Emily Haber told an online event hosted by the embassy it was important to settle the long-standing dispute given the harmful impact of the coronavirus pandemic on aircraft manufacturers in both regions and moves by China to rapidly develop its own commercial aircraft.
“It is one of the issues that needs to be solved very early on,” Haber said, underscoring the need to “get the priorities right, especially at a time when aircraft industries are really suffering from the consequences of the pandemic.”
Failure of Europe and the United States to resolve this relatively minor issue would send a clear signal to China, Russia and other countries about the ability of the historic allies to work together on other, larger issues, she said.
“These are minor irritants in the face of the larger picture,” Haber said, underscoring the need to focus on long-term structural opportunities to shape joint positions on the pandemic, the tech economy, climate change and trade.
Haber’s remarks come amid intensive talks between Washington and Brussels about ending the 16-year-old trade dispute over government subsidies to Europe’s Airbus, which is politically backed by Britain, France, Germany and Spain, and U.S. planemaker Boeing.

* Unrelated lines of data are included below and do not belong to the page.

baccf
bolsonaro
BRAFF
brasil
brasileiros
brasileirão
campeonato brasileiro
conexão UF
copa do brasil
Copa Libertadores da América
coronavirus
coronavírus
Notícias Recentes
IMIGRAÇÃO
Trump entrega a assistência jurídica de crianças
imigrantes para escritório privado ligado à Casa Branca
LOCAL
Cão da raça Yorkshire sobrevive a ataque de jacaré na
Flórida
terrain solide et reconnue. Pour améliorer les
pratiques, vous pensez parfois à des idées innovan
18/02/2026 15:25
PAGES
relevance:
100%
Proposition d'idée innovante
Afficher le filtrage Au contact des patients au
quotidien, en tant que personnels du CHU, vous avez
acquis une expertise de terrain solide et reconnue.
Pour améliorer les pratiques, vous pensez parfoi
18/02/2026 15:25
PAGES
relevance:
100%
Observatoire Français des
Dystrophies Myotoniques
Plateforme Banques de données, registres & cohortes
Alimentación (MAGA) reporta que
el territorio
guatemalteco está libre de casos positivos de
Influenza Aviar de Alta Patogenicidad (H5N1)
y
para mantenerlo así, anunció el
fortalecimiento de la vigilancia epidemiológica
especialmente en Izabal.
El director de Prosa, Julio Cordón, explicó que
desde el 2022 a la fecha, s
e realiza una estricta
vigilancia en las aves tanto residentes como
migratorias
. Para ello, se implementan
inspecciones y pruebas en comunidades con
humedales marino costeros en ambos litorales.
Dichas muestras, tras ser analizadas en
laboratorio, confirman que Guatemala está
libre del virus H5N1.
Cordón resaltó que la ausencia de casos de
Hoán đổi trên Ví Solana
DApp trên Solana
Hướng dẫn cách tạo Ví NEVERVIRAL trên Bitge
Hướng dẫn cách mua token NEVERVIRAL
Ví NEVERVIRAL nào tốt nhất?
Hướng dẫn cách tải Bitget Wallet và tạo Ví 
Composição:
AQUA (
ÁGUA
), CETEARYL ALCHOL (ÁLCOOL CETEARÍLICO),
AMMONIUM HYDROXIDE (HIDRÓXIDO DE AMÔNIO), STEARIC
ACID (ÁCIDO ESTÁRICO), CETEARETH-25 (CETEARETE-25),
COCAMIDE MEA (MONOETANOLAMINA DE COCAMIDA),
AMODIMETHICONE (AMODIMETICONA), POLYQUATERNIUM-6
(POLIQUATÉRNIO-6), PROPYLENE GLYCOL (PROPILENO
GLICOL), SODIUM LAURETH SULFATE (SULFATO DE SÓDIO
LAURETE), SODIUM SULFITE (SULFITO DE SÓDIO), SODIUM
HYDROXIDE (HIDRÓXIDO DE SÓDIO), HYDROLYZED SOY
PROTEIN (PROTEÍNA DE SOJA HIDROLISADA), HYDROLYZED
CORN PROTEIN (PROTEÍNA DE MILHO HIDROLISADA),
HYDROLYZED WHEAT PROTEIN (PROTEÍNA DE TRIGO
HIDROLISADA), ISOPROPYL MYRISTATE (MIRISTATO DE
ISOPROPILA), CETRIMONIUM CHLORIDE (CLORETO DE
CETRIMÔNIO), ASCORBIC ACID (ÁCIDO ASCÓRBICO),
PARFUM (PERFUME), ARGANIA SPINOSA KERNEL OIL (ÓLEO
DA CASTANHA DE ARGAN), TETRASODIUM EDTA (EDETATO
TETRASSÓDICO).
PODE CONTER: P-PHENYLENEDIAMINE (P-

Haber noted that China’s strategy was to divide democracies, as evidenced by its dealing with Australia.
“They’re trying to pit us against each other,” she said. “But if we want to shape an alliance in order to confront this behavior ... the obvious answer is we have to create a common ground which is as large as possible.” (Reporting by Andrea Shalal; editing by Rosalba O’Brien and Jonathan Oatis)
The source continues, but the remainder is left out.